■ Task details
For the material below, the expected output is exactly the lines between the line holding "left elbow: (300, 283)" and the line holding "left knee: (913, 1450)", inclusive, with pictures left out.

■ Dataset records
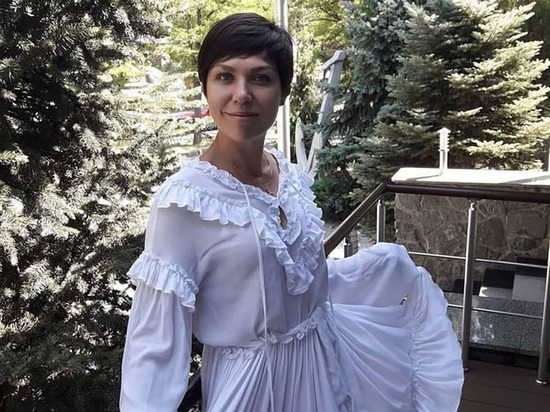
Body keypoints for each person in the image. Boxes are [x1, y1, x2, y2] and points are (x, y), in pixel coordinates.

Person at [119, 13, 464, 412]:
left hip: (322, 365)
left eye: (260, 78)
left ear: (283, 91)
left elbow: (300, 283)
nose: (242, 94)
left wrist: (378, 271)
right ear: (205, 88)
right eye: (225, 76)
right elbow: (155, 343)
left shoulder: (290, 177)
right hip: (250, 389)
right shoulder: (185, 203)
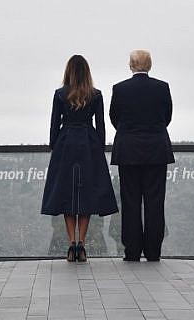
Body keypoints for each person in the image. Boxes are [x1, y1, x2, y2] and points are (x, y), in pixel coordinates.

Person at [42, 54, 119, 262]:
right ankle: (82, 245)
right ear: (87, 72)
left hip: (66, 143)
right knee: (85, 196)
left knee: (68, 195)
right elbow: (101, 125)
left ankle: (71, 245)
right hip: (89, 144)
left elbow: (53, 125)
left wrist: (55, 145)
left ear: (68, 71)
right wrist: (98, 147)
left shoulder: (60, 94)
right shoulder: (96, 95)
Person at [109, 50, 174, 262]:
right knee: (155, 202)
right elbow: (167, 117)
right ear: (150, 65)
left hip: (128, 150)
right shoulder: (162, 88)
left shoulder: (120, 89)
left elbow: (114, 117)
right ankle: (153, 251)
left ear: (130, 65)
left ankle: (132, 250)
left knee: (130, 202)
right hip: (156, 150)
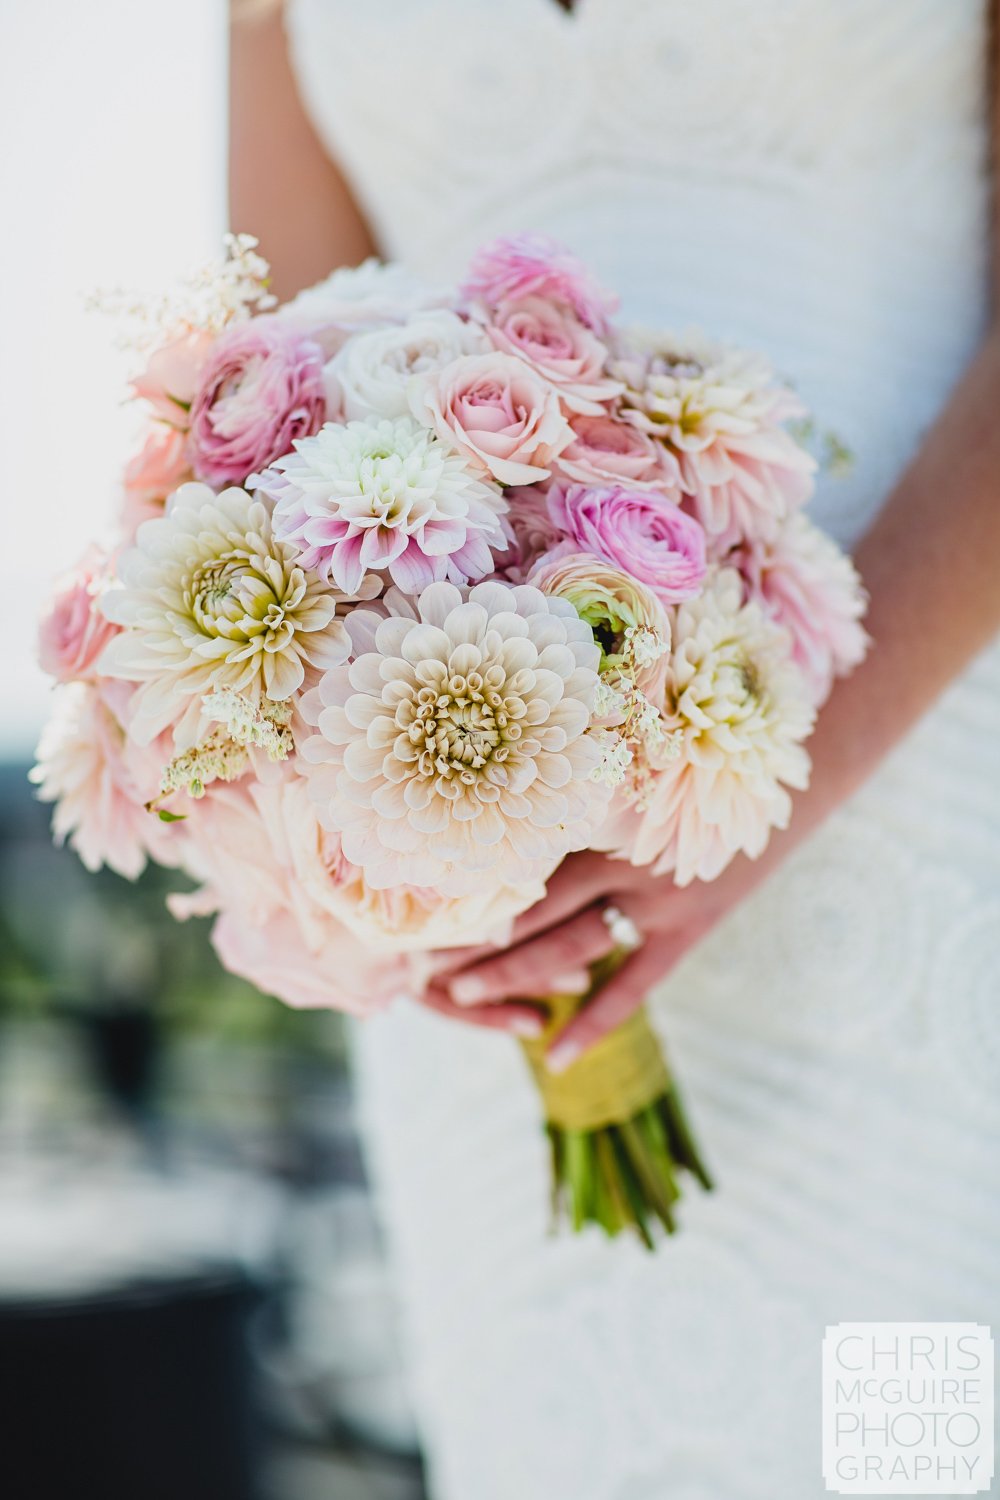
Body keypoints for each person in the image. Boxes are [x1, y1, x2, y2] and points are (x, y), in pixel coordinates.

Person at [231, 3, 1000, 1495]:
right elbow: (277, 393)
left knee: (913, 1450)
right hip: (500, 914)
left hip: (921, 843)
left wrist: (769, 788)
---
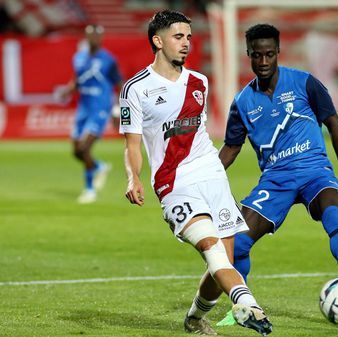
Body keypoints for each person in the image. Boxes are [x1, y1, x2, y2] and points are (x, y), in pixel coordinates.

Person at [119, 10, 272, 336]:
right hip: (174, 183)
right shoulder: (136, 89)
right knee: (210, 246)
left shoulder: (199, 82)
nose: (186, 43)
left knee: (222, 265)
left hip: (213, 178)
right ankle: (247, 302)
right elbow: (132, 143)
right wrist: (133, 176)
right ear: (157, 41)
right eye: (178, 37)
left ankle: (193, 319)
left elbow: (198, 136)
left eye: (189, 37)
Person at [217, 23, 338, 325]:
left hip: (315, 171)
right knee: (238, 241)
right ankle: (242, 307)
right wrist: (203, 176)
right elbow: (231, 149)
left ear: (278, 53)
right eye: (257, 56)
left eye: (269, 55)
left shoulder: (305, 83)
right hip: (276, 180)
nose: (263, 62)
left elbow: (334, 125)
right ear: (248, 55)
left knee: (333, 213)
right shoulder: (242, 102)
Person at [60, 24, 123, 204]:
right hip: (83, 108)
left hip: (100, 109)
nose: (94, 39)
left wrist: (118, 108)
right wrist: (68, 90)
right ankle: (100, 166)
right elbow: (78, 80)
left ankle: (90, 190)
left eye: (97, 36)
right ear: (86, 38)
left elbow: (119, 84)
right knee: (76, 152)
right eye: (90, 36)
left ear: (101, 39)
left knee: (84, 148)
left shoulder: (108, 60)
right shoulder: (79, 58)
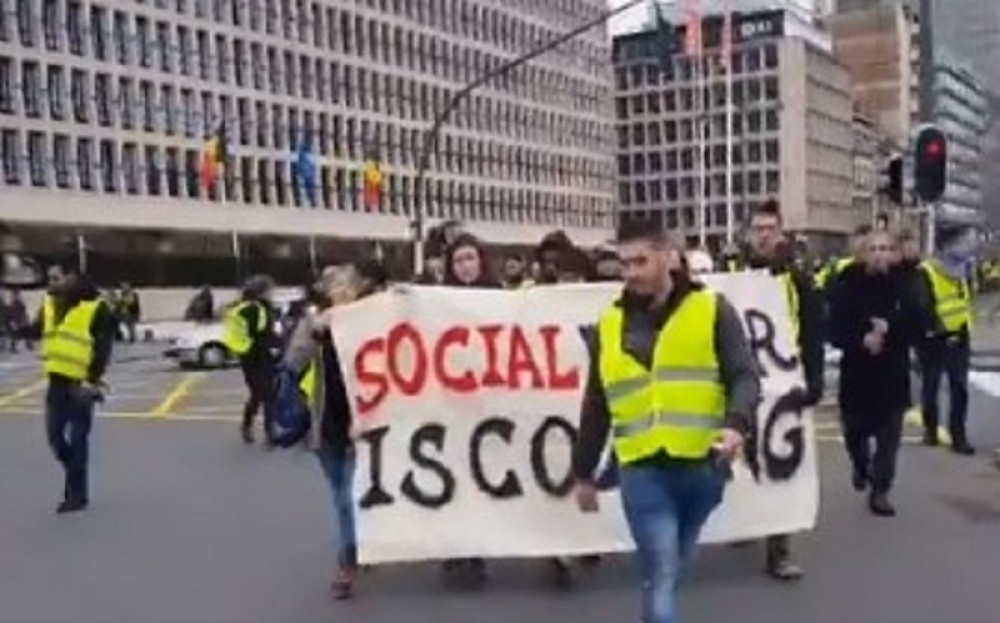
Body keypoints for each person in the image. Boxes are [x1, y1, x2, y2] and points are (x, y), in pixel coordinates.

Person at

■ Answer box
left elbow: (300, 283)
nose: (242, 94)
left wrist: (378, 271)
right ear: (205, 88)
right eye: (225, 76)
right elbow: (155, 343)
left shoulder: (290, 177)
right hip: (250, 389)
right shoulder: (185, 203)
Body keypoints for each person in the image. Boxes are [x1, y1, x2, y2] and points are (x, y), in pixel coordinates.

Person at [42, 54, 119, 262]:
right ankle: (82, 245)
right ear: (87, 72)
left hip: (66, 143)
right knee: (85, 196)
left knee: (68, 195)
right elbow: (101, 125)
left ankle: (71, 245)
right hip: (89, 144)
left elbow: (53, 125)
left wrist: (55, 145)
left ear: (68, 71)
right wrist: (98, 147)
left shoulder: (60, 94)
right shoulder: (96, 95)
Person at [109, 50, 174, 262]:
right knee: (155, 202)
right elbow: (167, 117)
right ear: (150, 65)
left hip: (128, 150)
right shoulder: (162, 88)
left shoulder: (120, 89)
left elbow: (114, 117)
right ankle: (153, 251)
left ear: (130, 65)
left ankle: (132, 250)
left knee: (130, 202)
right hip: (156, 150)
Body keypoints for each person in the image. Boxes are [x1, y1, x2, y2] and points are (x, y), in pixel coordinates.

Person at [231, 3, 1000, 1495]:
right elbow: (277, 393)
left knee: (913, 1450)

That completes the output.